On est Charlie ou on ne l'est pas. C'est un peu le dilemme du moment en France, après les attentats qui ont frappé Paris . Car la nouvelle caricature du Prophète publié en une de Charlie Hebdo mercredi dernier a récemment embrasé une partie du monde musulman , ce qui a ouvert un débat sur la légitimité d'une telle reproduction. Chacun a son avis et, lundi dans les colonnes de La Provence , Pape Diouf, musulman de confession et ancien journaliste très attaché à la liberté de la presse, a exprimé le sien.

"Non, je ne suis pas Charlie dans le sens où on l'entend", clame d'entrée l'ex-président de l'OM (de 2005 à 2009). Avant de développer : "Pourquoi donc faut-il être Charlie ? Pour être comme tout le monde ? On peut ne pas accepter cette définition et être humaniste, refuser toutes les formes d'extrémisme et de barbarie. La liberté d'expression n'a pas la même signification pour tout le monde. Quand on sait où les caricatures peuvent mener, quand on sait les conséquences qu'elles peuvent avoir, on doit se montrer responsable plutôt que de privilégier le plaisir personnel."

"Quand on dit que la liberté d'expression fait partie de nos valeurs, je ne suis pas d'accord"

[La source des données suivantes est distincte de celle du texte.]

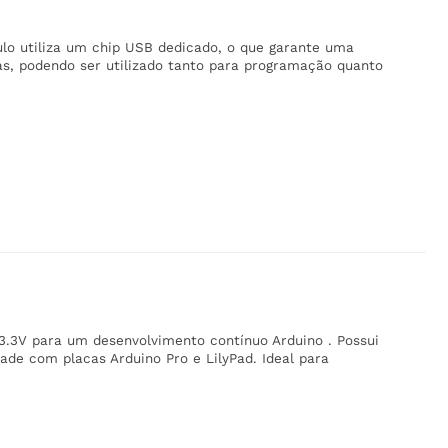
lo utiliza um chip USB dedicado, o que garante uma
s, podendo ser utilizado tanto para programação quanto
.3V para um desenvolvimento contínuo Arduino . Possui
ade com placas Arduino Pro e LilyPad. Ideal para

Des propos qui, forcément, risquent de heurter ceux qui ont récemment rappelé leur attachement à la liberté d'expression en France. Que pense donc Diouf du fait que Charlie Hebdo soit interdit au Sénégal, son pays natal ? "Je comprends cette décision, même si je peux ne pas l'approuver, répond-il. Quand on dit que la liberté d'expression fait partie de nos valeurs, je ne suis pas d'accord. Ce n'est pas une valeur, c'est une pratique. Une valeur ici n'est pas une valeur en Orient ou en Afrique. C'est comme exciser une femme. Il s'agit d'une pratique traditionnelle mais qui est manifestement négative. Une valeur est universelle, humaniste et positive. Elle doit être vraie partout." Le débat ne fait que commencer.